= Sanctuary Woods =

Video game developer and publisher

Sanctuary Woods Multimedia, Inc. was a Canadian-American multimedia developer and third-party game publisher. It was one of the early multimedia companies developing products for CD-ROM distribution. The founders, Brian Beninger and Toni Beninger, were both experienced technologists who saw the potential for developing family-oriented and educational multimedia projects when Apple Inc. released Hypercard.

It published two games developed together with actress Shelley Duvall — It's a Bird's Life and It's a Dog's Life.
It also published some well-known titles developed by Presto Studios.

In 1994 Sanctuary Woods purchased from MicroProse the MicroProse Adventure Development System game engine used to develop Rex Nebular and Return of the Phantom. Following disappointing sales through 1995, the company underwent mass layoffs and a corporate restructuring. Sanctuary Woods went out of business in 2001.

==Games published==

===3DO===
- Dennis Miller: It's Geek to Me
- Dennis Miller: That's News to Me
- It's a Bird's Life

===Macintosh===
- Hawaii High: Mystery of the Tiki (1994)
- The Journeyman Project Turbo! (1994)
- The Journeyman Project 2: Buried in Time (1995)
- Ripley's Believe It or Not!: The Riddle of Master Lu (1995)
- How Do You Spell Adventure? (1996)
- Math Ace JR.
- Victor Vector & Yondo: The Cyberplasm Formula

===PC===
- Hawaii High: Mystery of the Tiki (1994)
- Wolf (1994) — the first of two wildlife simulators
- The Journeyman Project Turbo! (1994)
- The Journeyman Project 2: Buried in Time (1995)
- Ripley's Believe It or Not!: The Riddle of Master Lu (1995)
- Lion (1995) — the follow-up of Wolf
- How Do You Spell Adventure? (1996)
- It's a Bird's Life
- It's a Dog's Life
- Radio Active: A Music Trivia Game
- Victor Vector & Yondo: The Cyberplasm Formula
- Victor Vector & Yondo: The Hypnotic Harp
- Victor Vector & Yondo: The Vampire's Coffin
- Victor Vector & Yondo: The Last Dinosaur Egg
- Math Ace Grand Prix Edition
- Word City Grand Prix Edition

==Games developed==

===Victor Vector & Yondo===
Victor Vector & Yondo is a series of games published by Sanctuary Woods starring a superhero-like main character called Victor Vector, with a side-kick St.

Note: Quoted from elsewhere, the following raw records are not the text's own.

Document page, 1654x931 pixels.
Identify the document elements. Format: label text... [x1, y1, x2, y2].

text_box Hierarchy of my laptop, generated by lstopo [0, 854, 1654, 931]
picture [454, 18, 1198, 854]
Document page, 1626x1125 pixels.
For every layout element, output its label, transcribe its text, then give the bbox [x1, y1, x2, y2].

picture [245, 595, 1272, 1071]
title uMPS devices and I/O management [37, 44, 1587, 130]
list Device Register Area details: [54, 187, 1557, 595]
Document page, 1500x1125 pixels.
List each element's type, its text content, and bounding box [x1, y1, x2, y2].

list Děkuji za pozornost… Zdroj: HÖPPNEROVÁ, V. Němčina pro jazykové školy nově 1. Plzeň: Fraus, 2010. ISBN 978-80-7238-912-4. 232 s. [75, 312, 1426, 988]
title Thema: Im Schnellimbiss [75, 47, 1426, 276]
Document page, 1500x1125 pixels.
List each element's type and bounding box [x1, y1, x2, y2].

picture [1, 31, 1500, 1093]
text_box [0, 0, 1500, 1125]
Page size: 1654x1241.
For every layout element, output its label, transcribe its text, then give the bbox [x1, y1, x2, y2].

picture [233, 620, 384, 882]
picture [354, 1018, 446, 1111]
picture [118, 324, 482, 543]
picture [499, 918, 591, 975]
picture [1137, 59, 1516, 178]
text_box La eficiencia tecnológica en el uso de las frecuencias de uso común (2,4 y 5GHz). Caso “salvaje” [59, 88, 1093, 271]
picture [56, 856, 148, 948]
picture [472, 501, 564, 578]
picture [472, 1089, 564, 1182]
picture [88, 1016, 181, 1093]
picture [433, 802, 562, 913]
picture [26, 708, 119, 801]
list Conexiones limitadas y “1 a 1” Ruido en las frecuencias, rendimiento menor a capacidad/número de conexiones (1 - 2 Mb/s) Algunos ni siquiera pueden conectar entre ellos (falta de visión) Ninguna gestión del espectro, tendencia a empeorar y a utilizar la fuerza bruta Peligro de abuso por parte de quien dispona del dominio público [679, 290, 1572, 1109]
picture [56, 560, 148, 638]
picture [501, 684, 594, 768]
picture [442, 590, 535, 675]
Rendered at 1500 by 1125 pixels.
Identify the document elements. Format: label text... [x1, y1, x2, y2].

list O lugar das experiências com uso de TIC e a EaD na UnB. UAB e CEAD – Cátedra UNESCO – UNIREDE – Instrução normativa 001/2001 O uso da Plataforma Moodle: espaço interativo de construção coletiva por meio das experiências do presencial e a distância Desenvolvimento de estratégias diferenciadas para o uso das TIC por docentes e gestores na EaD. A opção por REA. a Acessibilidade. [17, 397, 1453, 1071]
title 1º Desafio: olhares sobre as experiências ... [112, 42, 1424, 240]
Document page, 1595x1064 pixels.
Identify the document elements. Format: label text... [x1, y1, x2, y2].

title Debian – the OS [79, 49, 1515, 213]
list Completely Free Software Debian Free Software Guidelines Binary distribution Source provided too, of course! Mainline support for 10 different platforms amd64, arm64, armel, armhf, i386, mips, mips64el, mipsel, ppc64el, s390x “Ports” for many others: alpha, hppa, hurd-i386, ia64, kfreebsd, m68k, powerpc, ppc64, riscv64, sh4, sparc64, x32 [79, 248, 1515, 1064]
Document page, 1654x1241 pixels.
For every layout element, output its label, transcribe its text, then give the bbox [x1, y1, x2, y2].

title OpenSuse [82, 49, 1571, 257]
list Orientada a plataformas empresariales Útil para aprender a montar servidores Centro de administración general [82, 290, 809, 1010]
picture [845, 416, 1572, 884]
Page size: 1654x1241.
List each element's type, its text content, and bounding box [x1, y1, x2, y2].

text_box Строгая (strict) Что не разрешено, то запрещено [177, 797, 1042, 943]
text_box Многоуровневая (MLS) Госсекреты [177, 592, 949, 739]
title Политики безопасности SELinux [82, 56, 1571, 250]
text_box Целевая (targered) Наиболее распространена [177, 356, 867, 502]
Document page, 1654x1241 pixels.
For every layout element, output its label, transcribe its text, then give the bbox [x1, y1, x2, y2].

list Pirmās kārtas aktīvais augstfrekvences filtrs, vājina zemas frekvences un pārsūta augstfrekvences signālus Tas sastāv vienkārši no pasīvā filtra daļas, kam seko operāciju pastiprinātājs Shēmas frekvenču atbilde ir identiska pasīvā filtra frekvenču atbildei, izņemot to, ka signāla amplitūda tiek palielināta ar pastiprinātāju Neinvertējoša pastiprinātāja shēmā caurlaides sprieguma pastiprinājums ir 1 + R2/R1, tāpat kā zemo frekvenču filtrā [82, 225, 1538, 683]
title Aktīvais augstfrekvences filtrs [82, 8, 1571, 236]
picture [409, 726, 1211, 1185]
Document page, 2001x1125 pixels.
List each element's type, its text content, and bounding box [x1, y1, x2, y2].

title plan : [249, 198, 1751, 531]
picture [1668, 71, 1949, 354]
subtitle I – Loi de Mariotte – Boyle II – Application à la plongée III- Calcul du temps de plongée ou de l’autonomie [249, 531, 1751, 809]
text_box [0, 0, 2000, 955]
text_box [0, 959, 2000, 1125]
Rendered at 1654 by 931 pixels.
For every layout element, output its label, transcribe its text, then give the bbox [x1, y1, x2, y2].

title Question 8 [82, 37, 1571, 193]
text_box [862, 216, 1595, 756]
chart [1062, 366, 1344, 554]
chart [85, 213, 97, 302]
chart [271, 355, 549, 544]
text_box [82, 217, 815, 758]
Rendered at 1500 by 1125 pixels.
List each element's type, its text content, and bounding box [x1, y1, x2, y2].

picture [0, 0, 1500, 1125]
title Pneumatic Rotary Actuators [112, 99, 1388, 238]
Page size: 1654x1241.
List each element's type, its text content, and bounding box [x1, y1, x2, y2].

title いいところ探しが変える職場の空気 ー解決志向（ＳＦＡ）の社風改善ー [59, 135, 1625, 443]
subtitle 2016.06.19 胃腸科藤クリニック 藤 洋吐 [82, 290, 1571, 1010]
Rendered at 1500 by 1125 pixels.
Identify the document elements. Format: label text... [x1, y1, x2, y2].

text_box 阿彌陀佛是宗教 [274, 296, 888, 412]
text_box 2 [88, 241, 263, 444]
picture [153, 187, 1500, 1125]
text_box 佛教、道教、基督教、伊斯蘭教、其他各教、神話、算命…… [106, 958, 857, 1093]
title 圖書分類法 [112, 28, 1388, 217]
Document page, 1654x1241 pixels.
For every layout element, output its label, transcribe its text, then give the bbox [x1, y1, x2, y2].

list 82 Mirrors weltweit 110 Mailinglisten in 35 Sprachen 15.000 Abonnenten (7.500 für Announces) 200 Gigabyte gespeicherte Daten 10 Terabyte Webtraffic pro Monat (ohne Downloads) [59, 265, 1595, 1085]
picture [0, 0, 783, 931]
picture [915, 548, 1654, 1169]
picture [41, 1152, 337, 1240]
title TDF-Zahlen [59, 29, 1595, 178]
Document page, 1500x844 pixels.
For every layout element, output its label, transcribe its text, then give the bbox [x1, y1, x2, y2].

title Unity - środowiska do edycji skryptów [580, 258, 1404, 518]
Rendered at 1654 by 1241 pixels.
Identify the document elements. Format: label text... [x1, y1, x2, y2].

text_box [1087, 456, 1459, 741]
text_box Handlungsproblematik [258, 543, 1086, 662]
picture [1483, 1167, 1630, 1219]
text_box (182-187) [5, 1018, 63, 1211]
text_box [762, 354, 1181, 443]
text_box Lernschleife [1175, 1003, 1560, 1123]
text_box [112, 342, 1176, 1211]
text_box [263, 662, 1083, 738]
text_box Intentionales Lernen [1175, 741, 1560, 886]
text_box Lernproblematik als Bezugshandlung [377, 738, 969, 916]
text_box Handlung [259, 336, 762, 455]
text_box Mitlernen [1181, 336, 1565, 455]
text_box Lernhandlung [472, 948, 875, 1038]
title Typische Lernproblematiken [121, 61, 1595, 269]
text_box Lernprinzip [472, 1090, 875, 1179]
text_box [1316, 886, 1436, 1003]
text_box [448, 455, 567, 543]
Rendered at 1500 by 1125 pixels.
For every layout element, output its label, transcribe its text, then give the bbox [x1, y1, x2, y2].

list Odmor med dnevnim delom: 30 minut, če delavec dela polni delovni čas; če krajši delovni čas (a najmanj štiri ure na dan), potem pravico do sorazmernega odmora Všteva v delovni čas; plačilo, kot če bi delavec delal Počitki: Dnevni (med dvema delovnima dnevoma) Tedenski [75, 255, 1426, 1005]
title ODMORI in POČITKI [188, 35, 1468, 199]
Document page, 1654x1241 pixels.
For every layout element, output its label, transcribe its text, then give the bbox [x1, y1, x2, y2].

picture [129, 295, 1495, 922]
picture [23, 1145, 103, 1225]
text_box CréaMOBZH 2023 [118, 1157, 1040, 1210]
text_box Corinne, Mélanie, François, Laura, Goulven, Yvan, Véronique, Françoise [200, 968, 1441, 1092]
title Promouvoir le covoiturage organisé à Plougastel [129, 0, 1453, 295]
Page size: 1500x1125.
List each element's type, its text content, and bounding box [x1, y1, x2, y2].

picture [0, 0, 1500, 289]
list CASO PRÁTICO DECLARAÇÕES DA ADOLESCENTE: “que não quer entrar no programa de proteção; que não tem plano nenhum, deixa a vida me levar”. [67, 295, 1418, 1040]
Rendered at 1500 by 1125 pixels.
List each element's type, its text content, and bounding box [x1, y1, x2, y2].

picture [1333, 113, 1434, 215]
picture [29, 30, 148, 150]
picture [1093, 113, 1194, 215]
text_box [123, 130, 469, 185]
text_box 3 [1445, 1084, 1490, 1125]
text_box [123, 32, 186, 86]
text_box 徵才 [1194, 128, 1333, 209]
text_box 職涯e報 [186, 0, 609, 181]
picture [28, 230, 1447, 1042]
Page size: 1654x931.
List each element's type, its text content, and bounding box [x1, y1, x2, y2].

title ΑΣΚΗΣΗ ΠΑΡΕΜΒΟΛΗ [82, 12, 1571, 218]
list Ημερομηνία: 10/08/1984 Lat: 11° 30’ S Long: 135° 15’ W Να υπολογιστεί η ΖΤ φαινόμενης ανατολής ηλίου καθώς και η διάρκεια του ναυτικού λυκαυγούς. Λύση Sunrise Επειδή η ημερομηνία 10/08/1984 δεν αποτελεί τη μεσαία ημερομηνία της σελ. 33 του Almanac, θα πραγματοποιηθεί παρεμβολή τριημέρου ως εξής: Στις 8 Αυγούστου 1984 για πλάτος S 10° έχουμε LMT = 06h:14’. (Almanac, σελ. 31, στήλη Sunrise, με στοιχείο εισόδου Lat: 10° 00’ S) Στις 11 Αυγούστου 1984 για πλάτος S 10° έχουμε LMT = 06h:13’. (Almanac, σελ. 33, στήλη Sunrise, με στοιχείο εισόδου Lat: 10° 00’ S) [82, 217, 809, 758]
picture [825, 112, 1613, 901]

Bernard dog called Yondo. The games were published in the 1990s and had an educational spin to them. They were among the first CD-ROM games to be targeted at children.

- Victor Vector & Yondo: The Cyberplasm Formula
- Victor Vector & Yondo: The Hypnotic Harp
- Victor Vector & Yondo: The Vampire's Coffin
- Victor Vector & Yondo: The Last Dinosaur Egg

===PC===
- Once Upon a Forest
- Orion Burger
- Victor Vector & Yondo|Victor Vector & Yondo: The Cyberplasm Formula
- Victor Vector & Yondo: The Hypnotic Harp
- Victor Vector & Yondo: The Vampire's Coffin
- Victor Vector & Yondo: The Last Dinosaur Egg
- It's A Bird's Life
- Ripley's Believe It or Not!: The Riddle of Master Lu

==Reception==
Computer Gaming World in 1993 described Victor Vector & Yondo as "Heavy on the flash and light on the substance, this product is more of a talking comic book than a graphic adventure" and criticized the quality of the digitized speech.

Entertainment Weekly rated Shelley Duvall's It's a Bird's Life a C− stating "While there are plenty of activities-an on-screen storybook, sing-alongs, connect-the-dots puzzles-the animation is primitive, the button-pushing can get awkward, and there are enough disc-access delays (blank screens to you and me) to shatter the attention span of even the most devoted bird fancier" The game failed commercially.